When Ray Herbert died, I became the custodian of the Clapp logbooks and looked after them for many years until their owner requested them back for sale by auction. I provided additional material for the sale including Clapp’s diary, at the back of which was the substitution cipher used to decode and encode certain words in the Morse exchanges during the tests.

Paper on the ‘Achievement of Television’ published

Posted on: August 5th, 2014 | Category: News

The paper on ‘The Achievement of Television: the Quality and Features of John Logie Baird’s System in 1926’ has now been published in the July 2014 issue of the Intl J Hist Eng & Tech and is available at

The extract is available for all to view:

In January 1926, John Logie Baird gave what was considered at the time to be the first public demonstration of television. The image quality that people experienced can only be guessed; no details were released of the equipment and published reports were vague and inconsistent. Historians since then have been unable to add to the understanding and occasionally have confused the story through assumptions that are inconsistent with the available facts.

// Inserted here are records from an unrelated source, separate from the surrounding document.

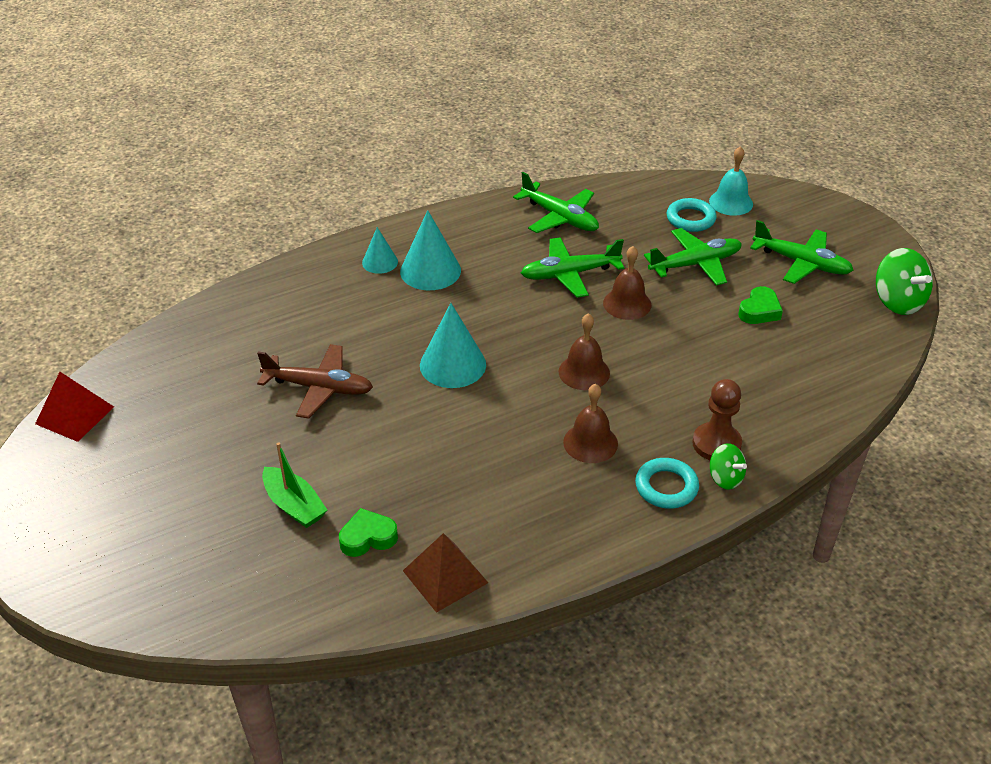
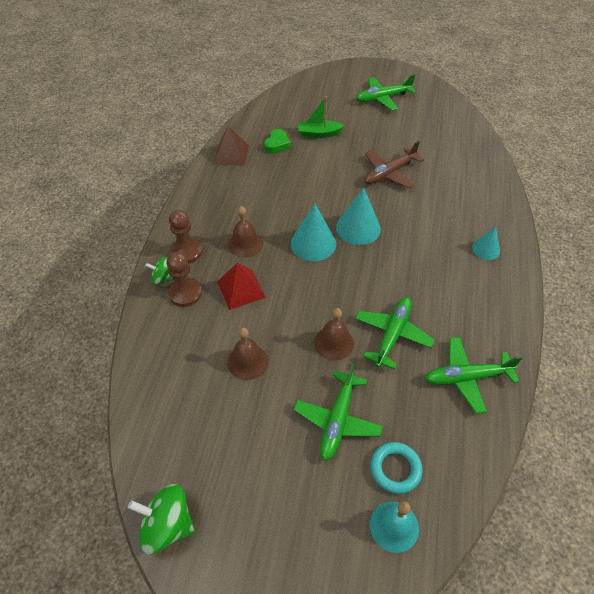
camera: 130 degrees right, 10 degrees up
(75, 415) = (443, 99): red pyramid -> red pyramid (241, 289)
(430, 271) = (456, 267): turquoise cone -> turquoise cone (313, 243)
(584, 372) = (296, 277): brown bell -> brown bell (247, 362)
(666, 487) = (186, 251): turquoise ring -> brown pawn
(759, 311) = (254, 414): green heart -> none
(801, 263) = (272, 499): green plane -> green plane (383, 98)

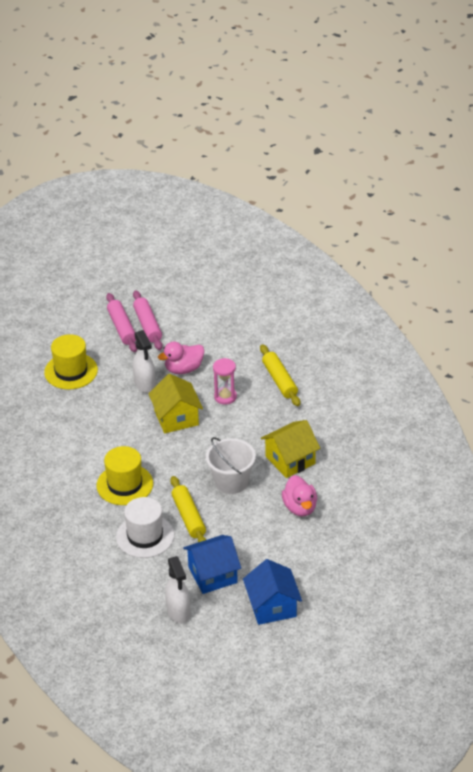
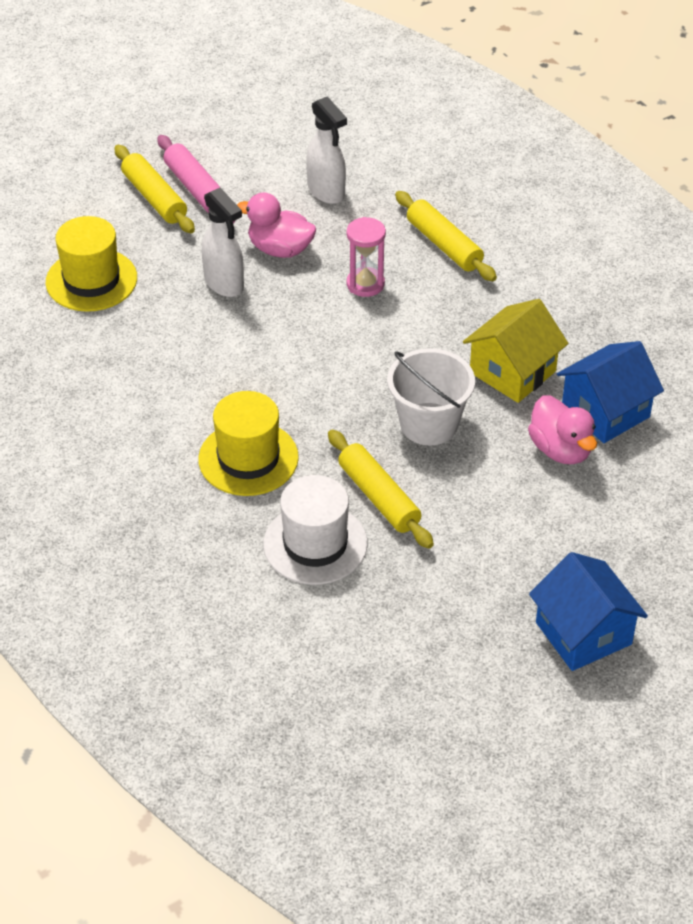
camera: 15 degrees left, 5 degrees up
(122, 328) = (154, 198): pink rolling pin -> yellow rolling pin
(176, 418) = (296, 331): yellow house -> none
(178, 612) = (424, 674): white spray bottle -> white spray bottle (326, 191)
(183, 369) = (280, 249): pink duck -> pink duck turned 60 degrees clockwise
(212, 575) = (458, 593): blue house -> blue house (605, 411)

This paper explores the period around Baird’s first demonstration in detail using a new in-depth analysis of the original Baird equipment now in museums, and a new contextual analysis of the original published material. It describes the most likely status of Baird’s television system in use in early 1926 and the likely quality of what people experienced.


Sale of CD suspended

Posted on: May 6th, 2014 | Category: News

We hope to get the CD available as soon as practical.

Welcome to the new style website

Posted on: January 27th, 2013 | Category: News

With this site being available since 1996 (first uploaded 31st Aug 1996) and since 2002, the site has had a complete makeover that retains all the existing content, replaces much of the audio and visual with new better quality content and adds scope for me to extend the site more easily.